Very well, if you won't post mine, try this new paper from Dr. Kotlikoff on for size.

Convinced yet?

Poochie Williamson said...

I am not AFRAID, Ian, just OPPOSED. I disagree on the basic assumptions, and will not support or publish conclusions based on them. People and find those on your page. I am not any more chained to my opinions than you are to yours, but I am open to dialog on the basic assumptions, which I have outlined twice, and which you have ignored twice.

Poochie Williamson said...

I have read Prof. Kotlikof's paper, and he makes some good points. However, I do not support the taxation through consumption of earnings that have already been taxed. I also believe that many wealthy people report "zero taxable income," even though their gross income before adjustments, credits, and deductions is significant. And I still maintain that much of the gross income will never be spent, but instead will be invested, thus avoiding a consumption based tax. I plan to read the paper again, and to do some more studying, as well.

Anonymous said...

Thanks, Poochie. Dr. Kotlikoff pretty well makes the case that society has been split by lawmakers choosing winners and losers. The winners were those with sufficient financial resources who could accumulate investing gains tax-free (Roth IRAs) by being able to put away after-tax dollars. The losers? Those who could not muster the resources.

At the same time, by taxing business - and burying the cost of same in higher prices - the politicians get additional hidden taxes from all of us.

Finally, by grafting paycheck withholding (held at -0- interest), those at the bottom are hurt more than those who can live off of "dividend rate" income. That's because those at the bottom resort to "credit card" deficit fillers and so end up paying a monthly bounty to the bankers - yet an additional hidden tax.

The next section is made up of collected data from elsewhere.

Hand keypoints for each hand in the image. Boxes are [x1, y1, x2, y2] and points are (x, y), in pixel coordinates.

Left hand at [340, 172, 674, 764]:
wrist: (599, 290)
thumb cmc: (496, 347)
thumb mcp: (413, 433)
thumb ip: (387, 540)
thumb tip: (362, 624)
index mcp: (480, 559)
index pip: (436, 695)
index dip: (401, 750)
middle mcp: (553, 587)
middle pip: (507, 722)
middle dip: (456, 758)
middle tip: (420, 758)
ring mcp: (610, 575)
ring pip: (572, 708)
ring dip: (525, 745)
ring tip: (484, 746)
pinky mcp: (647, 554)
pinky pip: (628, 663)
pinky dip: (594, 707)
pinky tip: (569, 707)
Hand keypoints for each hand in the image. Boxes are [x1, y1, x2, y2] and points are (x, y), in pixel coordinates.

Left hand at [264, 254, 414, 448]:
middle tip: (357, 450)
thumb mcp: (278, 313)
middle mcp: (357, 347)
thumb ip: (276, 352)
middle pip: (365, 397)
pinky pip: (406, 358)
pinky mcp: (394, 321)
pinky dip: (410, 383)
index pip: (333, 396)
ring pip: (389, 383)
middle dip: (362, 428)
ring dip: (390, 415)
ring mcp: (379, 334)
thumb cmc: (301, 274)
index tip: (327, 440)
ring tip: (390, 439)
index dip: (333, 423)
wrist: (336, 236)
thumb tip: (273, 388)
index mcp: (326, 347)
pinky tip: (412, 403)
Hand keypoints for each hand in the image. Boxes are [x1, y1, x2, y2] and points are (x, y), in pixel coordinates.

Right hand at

FairTax removes all of these distortions, eliminates winners and losers, gets the Man's hands off our paychecks, pays for government the way American wage-earners are paid, when/because something is sold, and subordinates government tax payments to the meeting of personal and family consumption above basic sustenance levels. In the process of all of the foregoing, it eliminates wasteful tax-code gaming, 35,000 lobbyists, and prospective employment for politicians after they've left the national Legislature.

What could be better?

Poochie Williamson said...

What could be better?

A system where the lower 50% of wage earners pay something more than 3% of the federal tax.

A system where the wealthiest 1% of wage earners actually pay their fair share of the federal tax burden.

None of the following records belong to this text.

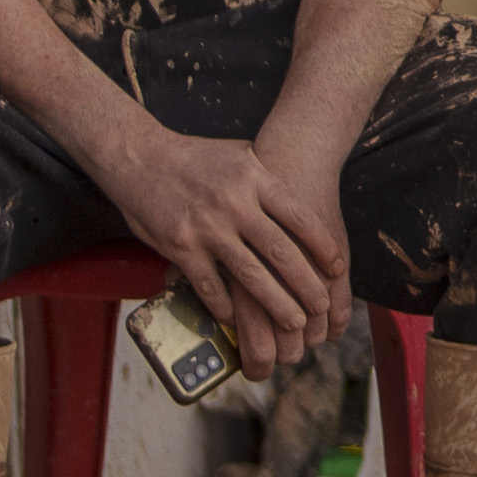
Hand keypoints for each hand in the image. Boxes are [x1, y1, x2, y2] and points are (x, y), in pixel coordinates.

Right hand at [101, 108, 352, 376]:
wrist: (139, 157)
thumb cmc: (194, 157)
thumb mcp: (238, 153)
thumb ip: (267, 175)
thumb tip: (302, 192)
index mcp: (254, 178)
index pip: (300, 217)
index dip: (322, 246)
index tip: (337, 268)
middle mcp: (234, 203)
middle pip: (281, 252)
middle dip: (306, 284)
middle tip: (322, 305)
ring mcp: (207, 227)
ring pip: (250, 275)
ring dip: (276, 304)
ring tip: (295, 323)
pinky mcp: (181, 247)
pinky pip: (210, 285)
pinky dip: (226, 306)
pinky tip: (238, 320)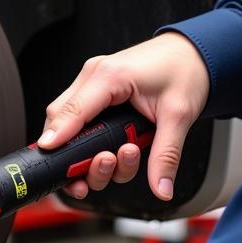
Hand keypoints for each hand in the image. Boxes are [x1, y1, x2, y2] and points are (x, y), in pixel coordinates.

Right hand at [39, 32, 209, 200]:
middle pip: (60, 119)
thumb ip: (166, 155)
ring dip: (90, 153)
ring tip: (123, 157)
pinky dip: (92, 142)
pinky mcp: (97, 93)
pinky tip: (117, 152)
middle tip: (104, 166)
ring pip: (69, 123)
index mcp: (109, 76)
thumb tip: (161, 188)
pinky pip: (81, 120)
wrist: (193, 54)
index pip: (73, 110)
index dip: (58, 135)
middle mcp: (94, 77)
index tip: (49, 154)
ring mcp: (93, 84)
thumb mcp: (179, 115)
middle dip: (77, 153)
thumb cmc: (184, 71)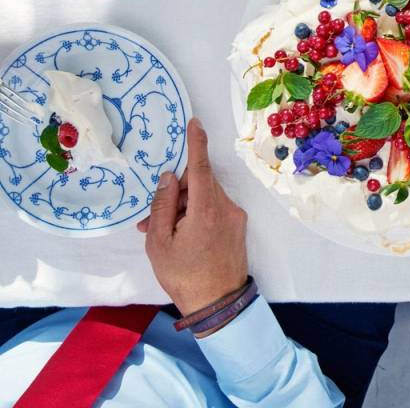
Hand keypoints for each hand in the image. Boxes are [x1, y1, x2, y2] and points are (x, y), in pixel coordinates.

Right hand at [139, 119, 248, 318]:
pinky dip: (196, 215)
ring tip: (161, 232)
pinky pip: (214, 211)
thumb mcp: (160, 242)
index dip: (197, 143)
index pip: (201, 167)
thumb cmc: (184, 275)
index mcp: (207, 208)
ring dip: (184, 207)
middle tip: (152, 218)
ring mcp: (235, 217)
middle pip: (200, 184)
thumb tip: (168, 178)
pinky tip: (179, 235)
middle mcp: (226, 207)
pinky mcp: (238, 227)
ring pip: (206, 198)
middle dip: (177, 193)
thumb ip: (162, 206)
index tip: (194, 123)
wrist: (218, 304)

A system that ensures that when a man receives $1 million in a year, he pays taxes on the whole $1 million, not on just the relatively small portion he spends on food, housing and luxuries.

A system where an individual is not punished for sacrificing some of his current pleasures for savings by having that savings taxed twice.

A system that does not pretend to be able to predict its impact on prices--that is not based on the assumption that businessmen whose taxes are reduced will immediately pass all of that savings on to his customers.

A system that is not riddled with rebates, exemptions, deductions, credits, and arbritrary decisions on how much an individual should spend on necessitites, all decided by rich bureaucrats.

A system that is simple, has few parameters, and is therefore both transparent and tinker-proof.

A system that recognizes that the purpose of tax should be to fund the operation of the government, NOT to influence personal behavior, whether it be smoking, drinking, fuel consumption, or personal financial choices.

The "Fair Tax" addresses the first of those characteristics. And it recognizises the fact that a tax on business is not paid by the business. But nothing I have read convinces me it embraces the others.

I'm closing the comments on this one--it's time to move on.